World's Oldest Person Turns 116

By Halyna Tereshchuk http://gdb.rferl.org/E9B0A479-E418-4373-933E-B1232529A4FC_w203.jpg Hryhoriy Nestor at home today (RFE/RL) STARY YARICHIV, Ukraine; March 15, 2007 (RFE/RL) -- He's never smoked, never abused alcohol, and never married. But he prays every day.

Hryhoriy Nestor, who celebrated his 116th birthday today, attributes his longevity to all of those things.


A former shepherd and now the world's oldest living person, Nestor credits his astonishing longevity to clean living. His birthday tipple was nothing stronger than a glass of champagne diluted with water and fruit juice.


Nestor says the single life has also contributed to his singularly long lifespan.


"I have lived to this day and I have no regrets," he told RFE/RL. "If I had been married, I would have been buried a long time ago."


Nestor has official documents proving that he was born on March 15, 1891, in what was then the Austro-Hungarian Empire.

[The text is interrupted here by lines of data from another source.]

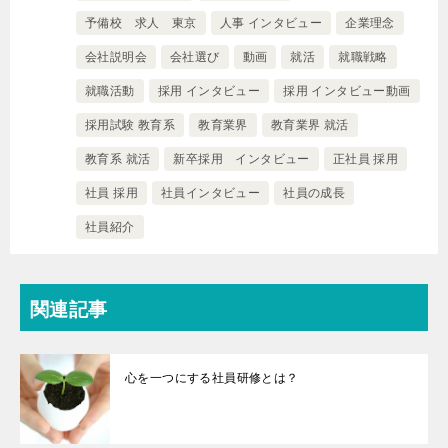
予備校 求人 東京
人事 インタビュー
企業理念
会社説明会
会社選び
動画
就活
就職戦略
就職活動
採用 インタビュー
採用 インタビュー動画
採用試験 教育系
教育業界
教育業界 就活
教育系 就活
新卒採用 インタビュー
正社員 採用
社員 採用
社員インタビュー
社員の成長
社員紹介
関連記事
心を一つにする社員研修とは？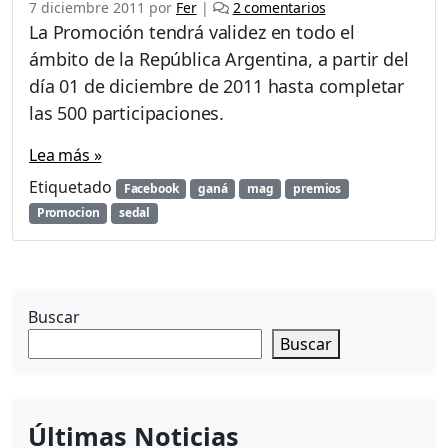
e
7 diciembre 2011
por
Fer
|
2 comentarios
u
n
La Promoción tendrá validez en todo el
t
P
i
ámbito de la República Argentina, a partir del
r
n
día 01 de diciembre de 2011 hasta completar
o
g
m
las 500 participaciones.
P
o
r
c
Lea más »
o
i
N
Etiquetado
Facebook
ganá
mag
premios
ó
a
Promocion
sedal
n
t
«
u
G
r
a
a
n
l
Buscar
á
»
t
Buscar
u
S
e
d
Últimas Noticias
a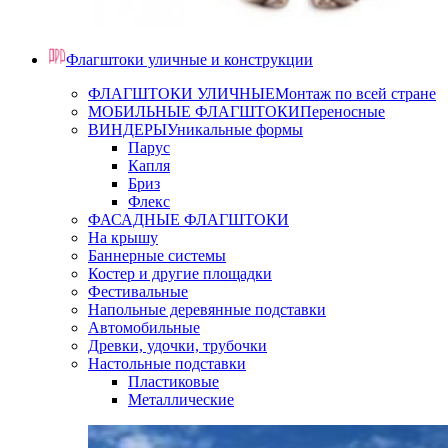
Флагштоки уличные и конструкции
ФЛАГШТОКИ УЛИЧНЫЕ
Монтаж по всей стране
МОБИЛЬНЫЕ ФЛАГШТОКИ
Переносные
ВИНДЕРЫ
Уникальные формы
Парус
Капля
Бриз
Флекс
ФАСАДНЫЕ ФЛАГШТОКИ
На крышу
Баннерные системы
Костер и другие площадки
Фестивальные
Напольные деревянные подставки
Автомобильные
Древки, удочки, трубочки
Настольные подставки
Пластиковые
Металлические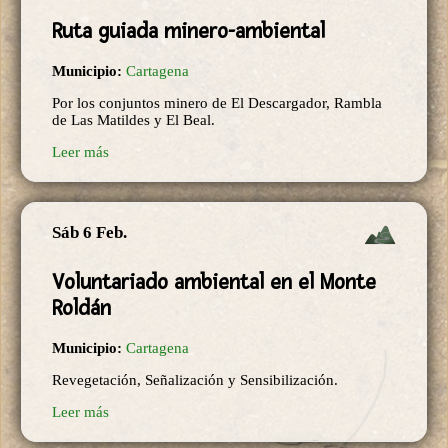
Ruta guiada minero-ambiental
Municipio:
Cartagena
Por los conjuntos minero de El Descargador, Rambla
de Las Matildes y El Beal.
Leer más
Sáb 6 Feb.
Voluntariado ambiental en el Monte
Roldán
Municipio:
Cartagena
Revegetación, Señalización y Sensibilización.
Leer más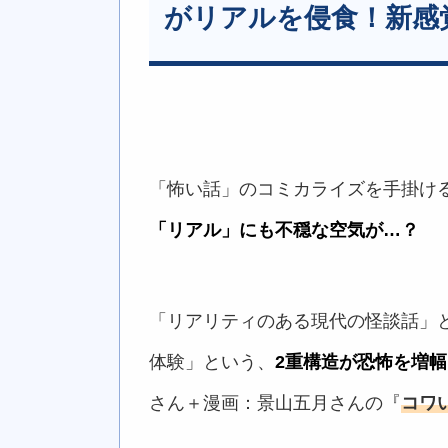
がリアルを侵食！新感
「怖い話」のコミカライズを手掛け
「リアル」にも不穏な空気が…？
「リアリティのある現代の怪談話」
体験」という、
2重構造が恐怖を増
さん＋漫画：景山五月さんの『
コワ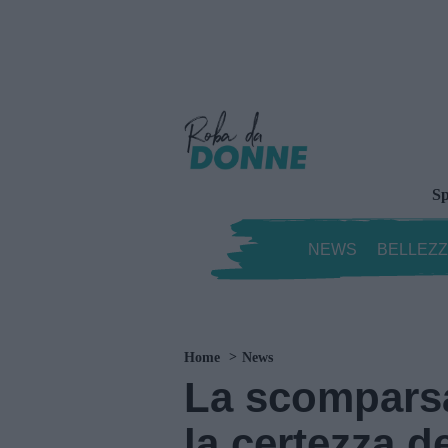
Sp
NEWS
BELLEZ
Home
News
La scompars
la certezza d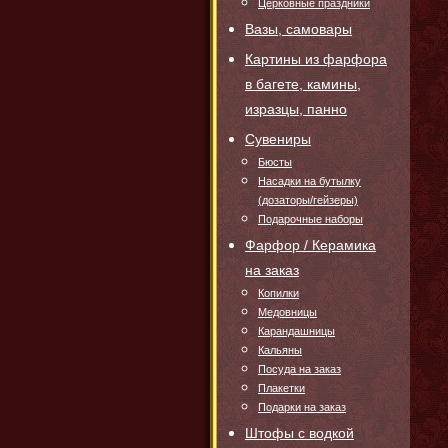
Церковные праздники
Вазы, самовары
Картины из фарфора
в багете, камины,
изразцы, панно
Сувениры
Бюсты
Насадки на бутылку
(дозаторы/гейзеры)
Подарочные наборы
Фарфор / Керамика
на заказ
Копилки
Медовницы
Карандашницы
Кальяны
Посуда на заказ
Плакетки
Подарки на заказ
Штофы с водкой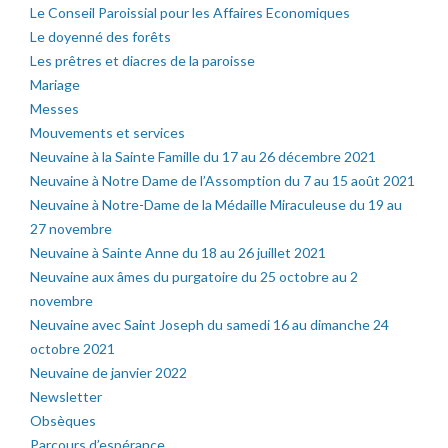
Le Conseil Paroissial pour les Affaires Economiques
Le doyenné des forêts
Les prêtres et diacres de la paroisse
Mariage
Messes
Mouvements et services
Neuvaine à la Sainte Famille du 17 au 26 décembre 2021
Neuvaine à Notre Dame de l’Assomption du 7 au 15 août 2021
Neuvaine à Notre-Dame de la Médaille Miraculeuse du 19 au
27 novembre
Neuvaine à Sainte Anne du 18 au 26 juillet 2021
Neuvaine aux âmes du purgatoire du 25 octobre au 2
novembre
Neuvaine avec Saint Joseph du samedi 16 au dimanche 24
octobre 2021
Neuvaine de janvier 2022
Newsletter
Obsèques
Parcours d’espérance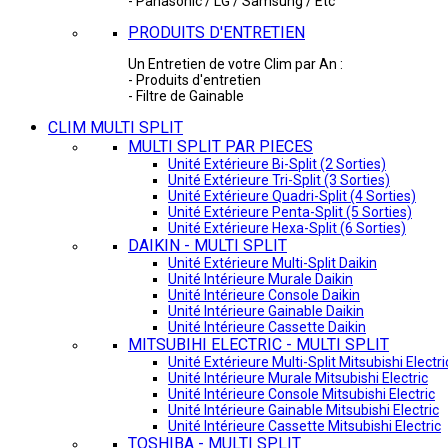
- Panasonic / LG / Samsung / Etc
PRODUITS D'ENTRETIEN
Un Entretien de votre Clim par An :
- Produits d'entretien
- Filtre de Gainable
CLIM MULTI SPLIT
MULTI SPLIT PAR PIECES
Unité Extérieure Bi-Split (2 Sorties)
Unité Extérieure Tri-Split (3 Sorties)
Unité Extérieure Quadri-Split (4 Sorties)
Unité Extérieure Penta-Split (5 Sorties)
Unité Extérieure Hexa-Split (6 Sorties)
DAIKIN - MULTI SPLIT
Unité Extérieure Multi-Split Daikin
Unité Intérieure Murale Daikin
Unité Intérieure Console Daikin
Unité Intérieure Gainable Daikin
Unité Intérieure Cassette Daikin
MITSUBIHI ELECTRIC - MULTI SPLIT
Unité Extérieure Multi-Split Mitsubishi Electri
Unité Intérieure Murale Mitsubishi Electric
Unité Intérieure Console Mitsubishi Electric
Unité Intérieure Gainable Mitsubishi Electric
Unité Intérieure Cassette Mitsubishi Electric
TOSHIBA - MULTI SPLIT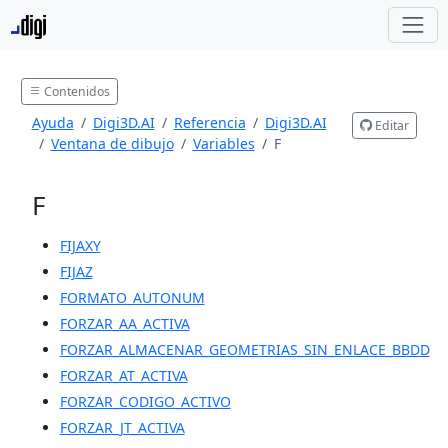
Contenidos
Ayuda
Digi3D.AI
Referencia
Digi3D.AI
Editar
Ventana de dibujo
Variables
F
F
FIJAXY
FIJAZ
FORMATO_AUTONUM
FORZAR_AA_ACTIVA
FORZAR_ALMACENAR_GEOMETRIAS_SIN_ENLACE_BBDD
FORZAR_AT_ACTIVA
FORZAR_CODIGO_ACTIVO
FORZAR_JT_ACTIVA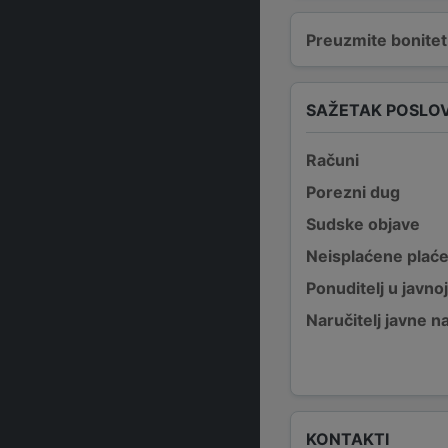
Preuzmite bonitetn
SAŽETAK POSLO
Računi
Porezni dug
Sudske objave
Neisplaćene plać
Ponuditelj u javno
Naručitelj javne 
KONTAKTI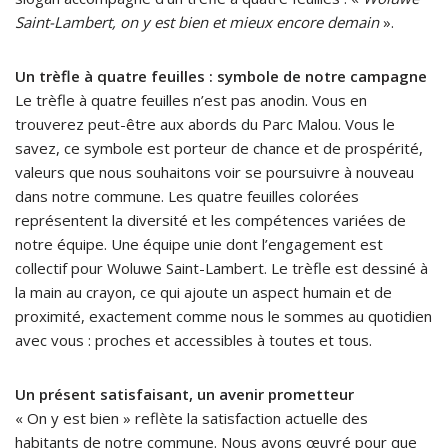
Saint-Lambert, on y est bien et mieux encore demain
».
Un trèfle à quatre feuilles : symbole de notre campagne
Le trèfle à quatre feuilles n’est pas anodin. Vous en
trouverez peut-être aux abords du Parc Malou. Vous le
savez, ce symbole est porteur de chance et de prospérité,
valeurs que nous souhaitons voir se poursuivre à nouveau
dans notre commune. Les quatre feuilles colorées
représentent la diversité et les compétences variées de
notre équipe. Une équipe unie dont l’engagement est
collectif pour Woluwe Saint-Lambert. Le trèfle est dessiné à
la main au crayon, ce qui ajoute un aspect humain et de
proximité, exactement comme nous le sommes au quotidien
avec vous : proches et accessibles à toutes et tous.
Un présent satisfaisant, un avenir prometteur
« On y est bien » reflète la satisfaction actuelle des
habitants de notre commune. Nous avons œuvré pour que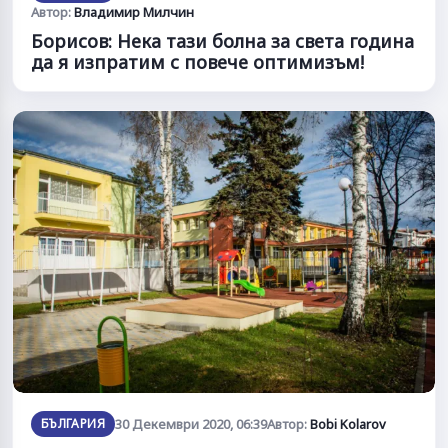
Автор:
Владимир Милчин
Борисов: Нека тази болна за света година
да я изпратим с повече оптимизъм!
БЪЛГАРИЯ
30 Декември 2020, 06:39
Автор:
Bobi Kolarov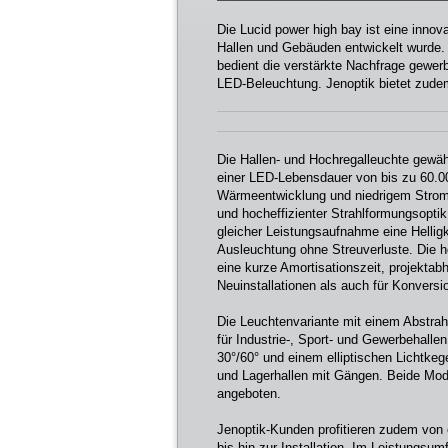
Die Lucid power high bay ist eine innov
Hallen und Gebäuden entwickelt wurde. Si
bedient die verstärkte Nachfrage gewer
LED-Beleuchtung. Jenoptik bietet zudem 
Die Hallen- und Hochregalleuchte gewäh
einer LED-Lebensdauer von bis zu 60.0
Wärmeentwicklung und niedrigem Strom
und hocheffizienter Strahlformungsopti
gleicher Leistungsaufnahme eine Hellig
Ausleuchtung ohne Streuverluste. Die h
eine kurze Amortisationszeit, projektabh
Neuinstallationen als auch für Konversi
Die Leuchtenvariante mit einem Abstrah
für Industrie-, Sport- und Gewerbehalle
30°/60° und einem elliptischen Lichtkege
und Lagerhallen mit Gängen. Beide Mod
angeboten.
Jenoptik-Kunden profitieren zudem von
bis hin zur Installation. Im Leistungsu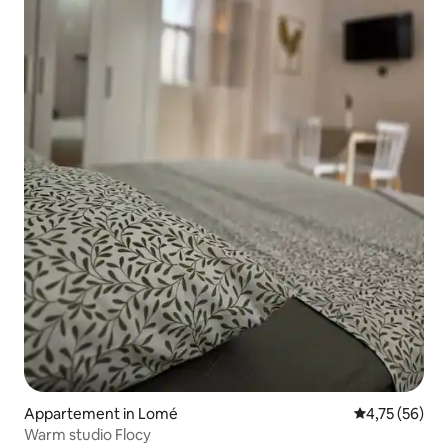
Appartement in Lomé
Gemiddelde be
4,75 (56)
Warm studio Flocy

He is nearly two years older than the oldest living woman, Yone Minagawa of Japan, who turned 114 in January. But he will have to celebrate at least seven more birthdays to break the all-time longevity record of 122 years.


Asked about death, Nestor took a philosophical view.


"It must be good there," he said. "If it was bad, at least someone would have run away."


Among Nestor's well-wishers was Ukrainian President Viktor Yushchenko, who sent a telegram congratulating him on bearing witness "to more than a century of our homeland's history."